In fact, the one out-of-step
item in this cavalcade of whimsy and wish-fulfilment is Star Trek
itself. Abrams, rather infamously, came out as a non-Trekkie before the
2009 film was released, and earned himself plenty of nasty looks and
outright suspicion from the notoriously committed Star Trek fan base.
(Sample any chatroom or comment thread and you'll see what I mean.) You
sense that, on some level, he's been frantically back-pedalling ever
since, though the stream of critical hosannas and $386m worldwide box
office for what was the 11th Star Trek feature film deflected a large
chunk of the scorn.
The otherwise incredibly affable Abrams
comes close to a touch of asperity when mulling over the experience.
"Here's the thing: it definitely put some fans off, and annoyed them.

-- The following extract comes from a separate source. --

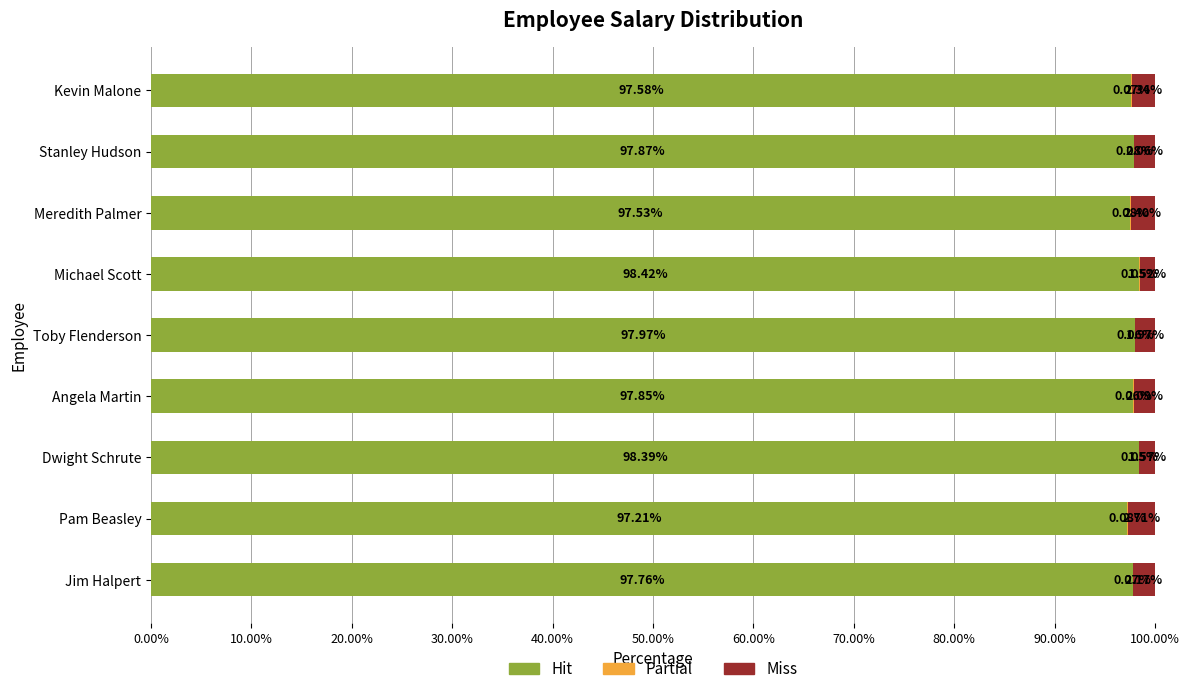

What is the total value across all series at Jim Halpert?

100.0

I
think they think it's me saying, 'I'm better than you.' But I'm not
saying that at all. I am saying that I do not think I was as smart and
sophisticated as my friends who loved the show. So I didn't get it,Solar
Sister is a network of women who sell plasticcard
to communities that don't have access to electricity. it doesn't mean
I'm judging anyone. I have come to love it working on it, but it would
be disingenuous of me to say I was a Trek fan. I would rather be honest,
and hopefully those fans who see what we've done will say: 'I'm glad
the movies have been made and, if anyone cares at all, he's come to love
the thing I loved for so long. Better late than never.'
"There
are fans though who, whatever I do, it won't work for them, because it's
not exactly what they know and love. I get it C I wish that they would
love the movie, but we can't make it for everyone. So for anyone who
didn't like the first one C well, they don't have to see this one."
Golly; so riled is Abrams that he has committed a Hollywood solecism C
you never tell anyone not to come. But the Hollywood operator quickly
kicks back in. "But of course I hope they like it; thousands of people
have worked on the movie, a lot of people hours are invested in
entertaining you, and they have done an extraordinary job."